**EXTRACT**

Woogle4MediaWiki/Instrumentation addon

From TeamWeaverWiki

< Woogle4MediaWiki
Revision as of 11:03, 6 August 2011 by Happel (Talk | contribs)
(diff) ← Older revision | Current revision (diff) | Newer revision → (diff)
Jump to: navigation, search

Contents

Purpose

The purpose of the instrumentation addon is to carry out (usability) experiments in MediaWiki. In a nutshell, different Wiki users receive different experimental treatments (i.e., a different text or image) based on a certain hypothesis or design goal (i.e., improve clickthrough-rate). The addon logs their response/activity after receiving the treatment. Statistically analyzing the resulting data can help researchers or designers to judge their hypothesis resp. design goal (c.f. http://en.wikipedia.org/wiki/A/B_testing).

This addon provides a set of core features for this purpose (detailed description below):

  • Configuring experimental groups & treatments
  • Assignment of users to groups
  • Instantiating experimental treatments at runtime
  • Logging user activities
  • Covering data protection and research ethics topics such as user pseudonymization & informed consent

Reusability

The instrumentation addon was designed as part of Extension:Woogle4MediaWiki to help researching its usage.

However, its general mechanism can be easily adapted for other purposes/extensions as well.

Technically, one could therefore use the whole Woogle4MediaWiki extension and disable all its original features, to just use the instrumentation part. If useful for many users, one could also think about extracting the instrumentation functionality out of Woogle into an independent extension (interested developers should contact us).

Features

Defining evaluation groups

The core of the instrumentation addon is the definition of the different experimental groups (see instrumentationGroups in the function woogleInstConfig in Instrumentation.php). An arbitrary number of groups is possible. For evaluation purposes, the typical setup is to treat one ("control") group with a standard setting, and to treat further groups with modifications based on different experimental conditions. A simple example would be testing if a visual advertisement banner results in more clicks (compared to a standard text link). See also A/B_testing.

**ENTRIES SUPPLIED**
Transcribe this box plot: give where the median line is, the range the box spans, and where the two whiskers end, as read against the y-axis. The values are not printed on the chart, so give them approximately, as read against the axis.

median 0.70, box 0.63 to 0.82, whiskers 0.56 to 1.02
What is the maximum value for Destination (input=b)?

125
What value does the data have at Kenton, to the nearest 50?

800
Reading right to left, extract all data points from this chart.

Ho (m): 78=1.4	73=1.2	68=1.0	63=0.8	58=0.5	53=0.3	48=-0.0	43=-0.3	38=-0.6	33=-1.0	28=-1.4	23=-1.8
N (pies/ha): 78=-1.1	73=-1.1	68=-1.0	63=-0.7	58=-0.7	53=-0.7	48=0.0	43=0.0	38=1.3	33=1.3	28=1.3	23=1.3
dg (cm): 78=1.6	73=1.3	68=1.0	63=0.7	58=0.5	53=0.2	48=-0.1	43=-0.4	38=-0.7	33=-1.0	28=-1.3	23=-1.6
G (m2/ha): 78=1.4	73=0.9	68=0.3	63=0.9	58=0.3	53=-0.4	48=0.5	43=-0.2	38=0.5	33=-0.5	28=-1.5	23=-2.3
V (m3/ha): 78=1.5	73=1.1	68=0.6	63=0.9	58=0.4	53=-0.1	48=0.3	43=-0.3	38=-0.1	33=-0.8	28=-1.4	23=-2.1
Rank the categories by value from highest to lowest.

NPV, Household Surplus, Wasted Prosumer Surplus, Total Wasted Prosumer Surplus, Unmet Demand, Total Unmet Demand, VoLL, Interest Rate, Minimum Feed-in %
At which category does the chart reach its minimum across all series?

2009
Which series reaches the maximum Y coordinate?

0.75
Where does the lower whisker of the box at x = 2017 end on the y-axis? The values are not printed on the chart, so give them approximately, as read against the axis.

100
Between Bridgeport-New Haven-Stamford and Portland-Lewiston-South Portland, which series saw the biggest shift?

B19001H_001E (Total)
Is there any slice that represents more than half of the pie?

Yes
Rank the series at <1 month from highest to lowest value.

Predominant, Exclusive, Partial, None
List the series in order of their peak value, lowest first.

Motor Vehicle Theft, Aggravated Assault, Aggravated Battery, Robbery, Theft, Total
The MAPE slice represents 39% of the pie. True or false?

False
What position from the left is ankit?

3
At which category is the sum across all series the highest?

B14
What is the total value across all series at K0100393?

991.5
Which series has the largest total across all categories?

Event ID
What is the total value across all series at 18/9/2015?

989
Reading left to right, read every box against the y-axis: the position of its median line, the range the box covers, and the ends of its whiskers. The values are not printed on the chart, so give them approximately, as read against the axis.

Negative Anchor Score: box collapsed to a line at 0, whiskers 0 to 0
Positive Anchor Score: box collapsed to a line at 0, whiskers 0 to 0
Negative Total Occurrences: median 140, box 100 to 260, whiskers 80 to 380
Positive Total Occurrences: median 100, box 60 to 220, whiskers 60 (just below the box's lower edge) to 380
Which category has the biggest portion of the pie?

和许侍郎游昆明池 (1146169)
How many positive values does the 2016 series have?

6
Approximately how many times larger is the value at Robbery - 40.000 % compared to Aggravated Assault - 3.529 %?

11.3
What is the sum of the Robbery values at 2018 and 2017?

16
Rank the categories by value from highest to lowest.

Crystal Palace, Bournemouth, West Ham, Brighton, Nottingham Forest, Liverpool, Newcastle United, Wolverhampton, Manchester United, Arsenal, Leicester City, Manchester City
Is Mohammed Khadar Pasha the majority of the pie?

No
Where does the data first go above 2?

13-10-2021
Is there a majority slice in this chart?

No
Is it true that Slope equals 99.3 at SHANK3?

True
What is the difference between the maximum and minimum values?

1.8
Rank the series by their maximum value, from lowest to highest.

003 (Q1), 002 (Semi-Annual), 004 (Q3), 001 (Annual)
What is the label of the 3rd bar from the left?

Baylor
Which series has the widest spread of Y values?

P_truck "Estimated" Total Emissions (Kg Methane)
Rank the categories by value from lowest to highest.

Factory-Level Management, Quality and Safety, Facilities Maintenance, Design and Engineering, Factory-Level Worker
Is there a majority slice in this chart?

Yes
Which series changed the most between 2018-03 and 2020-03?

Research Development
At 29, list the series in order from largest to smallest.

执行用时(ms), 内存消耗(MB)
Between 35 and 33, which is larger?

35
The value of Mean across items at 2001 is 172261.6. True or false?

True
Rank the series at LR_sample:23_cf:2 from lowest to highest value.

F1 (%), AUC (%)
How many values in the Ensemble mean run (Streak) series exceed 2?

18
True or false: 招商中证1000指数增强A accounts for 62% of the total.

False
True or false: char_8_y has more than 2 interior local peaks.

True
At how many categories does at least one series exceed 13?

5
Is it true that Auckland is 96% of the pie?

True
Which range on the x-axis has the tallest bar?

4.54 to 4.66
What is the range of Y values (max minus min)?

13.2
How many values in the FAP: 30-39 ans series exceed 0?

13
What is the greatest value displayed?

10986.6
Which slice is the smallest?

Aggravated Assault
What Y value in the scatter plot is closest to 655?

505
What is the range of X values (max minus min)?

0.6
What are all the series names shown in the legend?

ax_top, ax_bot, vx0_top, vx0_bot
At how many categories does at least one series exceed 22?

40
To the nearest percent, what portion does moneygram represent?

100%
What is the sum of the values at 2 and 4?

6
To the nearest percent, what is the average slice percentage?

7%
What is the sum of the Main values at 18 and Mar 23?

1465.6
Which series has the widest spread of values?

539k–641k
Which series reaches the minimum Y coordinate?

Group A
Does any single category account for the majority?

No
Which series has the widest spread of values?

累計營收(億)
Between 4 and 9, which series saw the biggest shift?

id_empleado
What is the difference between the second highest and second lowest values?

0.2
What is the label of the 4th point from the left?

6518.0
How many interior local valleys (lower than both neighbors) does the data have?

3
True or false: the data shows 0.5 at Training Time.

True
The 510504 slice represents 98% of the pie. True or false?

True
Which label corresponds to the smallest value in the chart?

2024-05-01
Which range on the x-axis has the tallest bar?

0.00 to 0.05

**WHAT YOU WILL DO**
a) Reproduce word for word the stretch of the instrumentation addon page from "The purpose of" through "goal (c.f. http://en.wikipedia.org/wiki/A/B_testing).".
b) Resume the instrumentation addon page, writing on from its last sentence.
The rows were taken from a separate source and are unrelated to the instrumentation addon page.

**ANSWERS BY TASK**
a)
The purpose of the instrumentation addon is to carry out (usability) experiments in MediaWiki. In a nutshell, different Wiki users receive different experimental treatments (i.e., a different text or image) based on a certain hypothesis or design goal (i.e., improve clickthrough-rate). The addon logs their response/activity after receiving the treatment. Statistically analyzing the resulting data can help researchers or designers to judge their hypothesis resp. design goal (c.f. http://en.wikipedia.org/wiki/A/B_testing).

b)
The evaluation groups of the instrumentation addon allow for arbritrary modifications. In the context of Woogle, it makes use of Woogle's powerful configuration capabilities. Many options of the Woogle extension can be configured via WoogleConfig.php and according user preferences.

The evaluation groups can be understood as pre-defined, grouped sets of user preferences which are assigned to different users. I.e., for each evaluation group defined in instrumentationGroups, all WoogleConfig.php-parameters can be set to a certain value for that group, resulting in a different user experience/different experimental treatments for each group.

While this is the current default setup, the instrumentation addon is only loosely couple to WoogleConfig.php. Arbitrary other ways of implementing different treatments are possible.

Assigning users to evaluation groups

The assignment of users to the configured evaluation groups (see above) takes place in the function assignInstrumentationGroup() (in Instrumentation.php). Currently, only a random assignment is implemented, but the function can be easily modified.

For logged in users, the assignment will only be made once and remains stable across site visits.

Pseudonymization

For logging purposes, each user is assigned an anonymized id (psyeudonym).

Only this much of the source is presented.